SELECTED EXTRACT:
It’s been a number of years since I last read any Georges Simenon — the stark nihilism of The Stain on the Snow (1953) and the diaphanous erotic tragedy of The Blue Room (1964) left an impression if not exactly a desire to read further. Simenon is hard to ignore, however, partly because he wrote so many damn books and partly because Penguin have done such a fine job of reissuing them lately that they take up about 40% of the shelf space in most bookshops. I’ve always been of the impression that he is far more about people than plot…which is probably just as well, since on the evidence of this early effort he can’t plot for toffee.
It’s not a long book, The Late Monsieur Gallet (1931), but it is a very long short story. The discovery of commercial traveller Émile Gallet both shot in the face and stabbed in the heart while staying in a hotel in the provincial town of Sancerre while his wife was receiving postcards from him postmarked Rouen doesn’t really get going until probably chapter 6, with a lot of what comes before being one or two tiny details buried in lots of Maigret walking around in the heat, being a bit downcast, disliking the uptight airs put on by the victim’s widow, and wondering why the case feels odd. It is, to say the least, hardly a kinetic narrative, and written — or certainly translated — in so deliberately low-key a voice that no interesting turns of phrase are even given the chance to assert themselves. It’s not a slog, per se, but neither does it compel.

DATA TO EXAMINE:
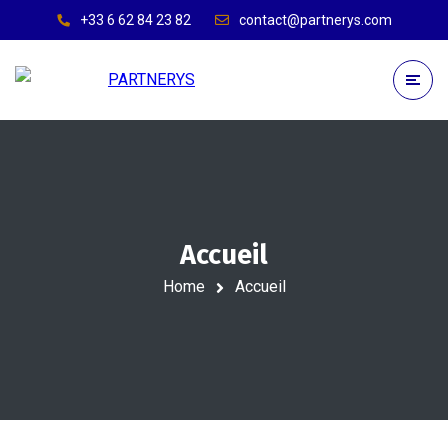
+33 6 62 84 23 82
contact@partnerys.com
Accueil
Home
Accueil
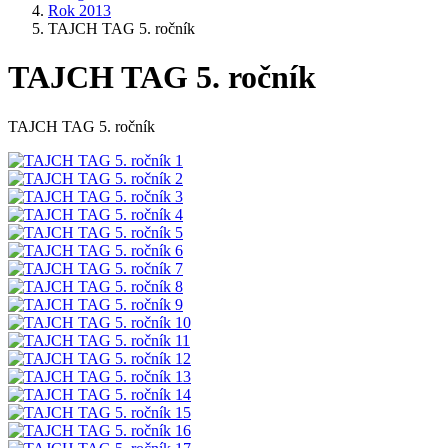
Rok 2013
TAJCH TAG 5. ročník
TAJCH TAG 5. ročník
TAJCH TAG 5. ročník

WORK ORDER: From the review of The Late Monsieur Gallet, return verbatim the stretch from "It’s been a" through "plot for toffee.".

PROBLEM SOLUTION:
It’s been a number of years since I last read any Georges Simenon — the stark nihilism of The Stain on the Snow (1953) and the diaphanous erotic tragedy of The Blue Room (1964) left an impression if not exactly a desire to read further. Simenon is hard to ignore, however, partly because he wrote so many damn books and partly because Penguin have done such a fine job of reissuing them lately that they take up about 40% of the shelf space in most bookshops. I’ve always been of the impression that he is far more about people than plot…which is probably just as well, since on the evidence of this early effort he can’t plot for toffee.